**Testo in esame**.
Per una carta dei comportamenti condivisi

Le organizzazioni sono (in) movimento, si trasformano. Nei servizi convivono stili diversi e nell’operatività si formano diverse sensibilità relazionali. Potrebbe non essere tempo perso concordare un documento per esplicitare i comportamenti ritenuti adeguati, opportuni, riconosciuti come validi.

Un documento condiviso, prodotto mediante un processo partecipato di confronto e riflessione, una sorta di canone per esplicitare i comuni riferimenti, un testo utile a orientare la relazione con i destinatari dei servizi e con i colleghi, con i committenti e più in generale con i diversi interlocutori che l’organizzazione incontra e con i quali e i servizi entrano in contatto. Una carta che impegni l’organizzazione, chi ci lavora, chi arriva da altre esperienze, chi con essa collabora temporaneamente in progetti o fornendo supporti o servizi, al rispetto di alcuni comportamenti fondamentali. Una carta che possa essere consegnata in sede di colloquio, per rendere noti gli elementi ai quali non si intende derogare, i valori nel loro declinarsi in pratiche. Una carta che metta le persone in condizione di considerare se vi siano sintonie preliminari per proseguire nel ricercare punti di contatto e forme di collaborazione.

Naturalmente la carta dei comportamenti è un artefatto
La si vorrebbe fatta ad arte per orientare, in grado di vincolare. Salvo scoprire che nelle prassi, fra quanto si enuncia e quanto si evince osservando e vivendo nell’organizzazione vi sono sconnessioni, imprecisioni, contraddizioni. E tuttavia un documento che fissi il senso del lavoro, che espliciti come le finalità debbano essere perseguite, come le relazioni curate e sviluppate non solo potrebbe avere una risonanza simbolica: la questione è stata posta e si sono formulate indicazioni valide per tutti, ma pure effetti pratici: sui nodi avvertiti come irrisolti e a volte controversi si è provato a ragionare, a far emergere pro e contro, a riflettere, ascoltare le esperienze, le vie d’uscita adottate, le incertezze e le fatiche che permangono.

**Esercizi**.
[1] Secondo il testo sulla carta dei comportamenti condivisi, in quale occasione la carta potrebbe essere consegnata?
[2] Prosegui il testo sulla carta dei comportamenti condivisi dopo la sua ultima frase.

**Dati da esaminare**.
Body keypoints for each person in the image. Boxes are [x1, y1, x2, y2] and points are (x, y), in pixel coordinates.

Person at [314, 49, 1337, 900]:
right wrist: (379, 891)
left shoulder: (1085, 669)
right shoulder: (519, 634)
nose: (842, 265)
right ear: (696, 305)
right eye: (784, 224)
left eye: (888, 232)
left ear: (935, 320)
==
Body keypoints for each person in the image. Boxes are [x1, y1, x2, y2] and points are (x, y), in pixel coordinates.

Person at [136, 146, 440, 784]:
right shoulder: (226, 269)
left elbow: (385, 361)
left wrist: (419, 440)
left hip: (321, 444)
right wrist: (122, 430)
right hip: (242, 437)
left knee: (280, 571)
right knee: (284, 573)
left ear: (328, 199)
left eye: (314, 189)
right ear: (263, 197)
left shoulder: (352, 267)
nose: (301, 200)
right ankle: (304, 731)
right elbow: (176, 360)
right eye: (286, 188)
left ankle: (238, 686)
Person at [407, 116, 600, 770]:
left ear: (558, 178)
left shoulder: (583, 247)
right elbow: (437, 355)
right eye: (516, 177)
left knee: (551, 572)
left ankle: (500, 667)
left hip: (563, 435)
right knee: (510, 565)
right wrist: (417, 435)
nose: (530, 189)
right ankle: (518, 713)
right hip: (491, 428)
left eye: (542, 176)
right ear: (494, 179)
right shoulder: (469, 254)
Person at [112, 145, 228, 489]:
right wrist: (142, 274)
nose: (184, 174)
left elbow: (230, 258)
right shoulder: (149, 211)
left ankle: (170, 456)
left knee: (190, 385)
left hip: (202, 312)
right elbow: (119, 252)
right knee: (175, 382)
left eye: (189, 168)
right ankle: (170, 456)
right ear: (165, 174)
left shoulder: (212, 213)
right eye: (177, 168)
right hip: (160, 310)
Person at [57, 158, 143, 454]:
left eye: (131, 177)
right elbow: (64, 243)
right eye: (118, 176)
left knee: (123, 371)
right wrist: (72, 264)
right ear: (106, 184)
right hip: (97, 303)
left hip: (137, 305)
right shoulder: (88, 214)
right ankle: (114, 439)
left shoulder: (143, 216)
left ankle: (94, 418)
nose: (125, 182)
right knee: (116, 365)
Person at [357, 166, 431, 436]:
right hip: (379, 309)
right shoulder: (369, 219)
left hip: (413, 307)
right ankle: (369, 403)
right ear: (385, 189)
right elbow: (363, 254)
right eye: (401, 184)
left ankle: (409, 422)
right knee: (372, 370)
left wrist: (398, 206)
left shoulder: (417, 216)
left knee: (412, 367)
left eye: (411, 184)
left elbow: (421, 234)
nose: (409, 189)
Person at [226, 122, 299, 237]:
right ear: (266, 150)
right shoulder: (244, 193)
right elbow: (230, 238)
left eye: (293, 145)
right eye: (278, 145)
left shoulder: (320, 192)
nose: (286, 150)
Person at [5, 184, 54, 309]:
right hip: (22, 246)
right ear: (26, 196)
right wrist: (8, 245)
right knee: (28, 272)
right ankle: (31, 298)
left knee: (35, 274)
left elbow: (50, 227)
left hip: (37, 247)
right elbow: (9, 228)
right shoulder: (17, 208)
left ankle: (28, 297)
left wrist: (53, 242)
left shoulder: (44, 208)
...
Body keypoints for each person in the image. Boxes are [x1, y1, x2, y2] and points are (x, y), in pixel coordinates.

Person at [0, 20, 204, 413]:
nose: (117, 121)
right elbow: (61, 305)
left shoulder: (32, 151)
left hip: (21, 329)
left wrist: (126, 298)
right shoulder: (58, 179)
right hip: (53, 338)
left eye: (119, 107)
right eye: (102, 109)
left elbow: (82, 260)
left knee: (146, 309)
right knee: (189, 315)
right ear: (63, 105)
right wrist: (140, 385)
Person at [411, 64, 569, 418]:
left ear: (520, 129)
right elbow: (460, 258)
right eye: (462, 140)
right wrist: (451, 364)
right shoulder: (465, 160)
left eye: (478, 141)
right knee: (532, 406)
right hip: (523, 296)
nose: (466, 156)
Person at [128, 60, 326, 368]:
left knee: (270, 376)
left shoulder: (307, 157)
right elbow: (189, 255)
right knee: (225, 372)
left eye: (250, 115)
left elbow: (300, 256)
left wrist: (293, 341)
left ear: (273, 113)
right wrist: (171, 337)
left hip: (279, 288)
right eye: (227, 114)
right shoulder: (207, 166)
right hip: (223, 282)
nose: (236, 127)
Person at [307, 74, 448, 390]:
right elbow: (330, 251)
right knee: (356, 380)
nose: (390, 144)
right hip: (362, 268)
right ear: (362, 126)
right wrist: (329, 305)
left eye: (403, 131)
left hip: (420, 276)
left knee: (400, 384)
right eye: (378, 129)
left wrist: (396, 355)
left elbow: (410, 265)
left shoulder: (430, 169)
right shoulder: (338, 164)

**Soluzioni**.
[1] In sede di colloquio.

[2]
Orientarsi
La carta dei comportamenti condivisi vorrebbe orientare lo stile di comportamento verso i colleghi e
verso le figure responsabili, verso gli utenti, i partner, i committenti, i fornitori (verso i diversi stakeholder insomma). Comportamenti che discendono da valori, che investono il senso di responsabilità verso l’organizzazione, chi ne fa parte, chi ne riceve i servizi e con essa collabora o interagisce. Valori che si presentano come sintesi di senso piuttosto che come enunciati assoluti, pensati come principi guida per tenere uno stile di lavoro e di relazione, indicazioni per districarsi nell’operatività quotidiana. E forse indicazioni è un termine che coglie solo l’aspetto pragmatico del documento. Nel redigere una carta dei comportamenti si può introdurre anche l’idea di formulare un patto che abbia funzioni di garanzia.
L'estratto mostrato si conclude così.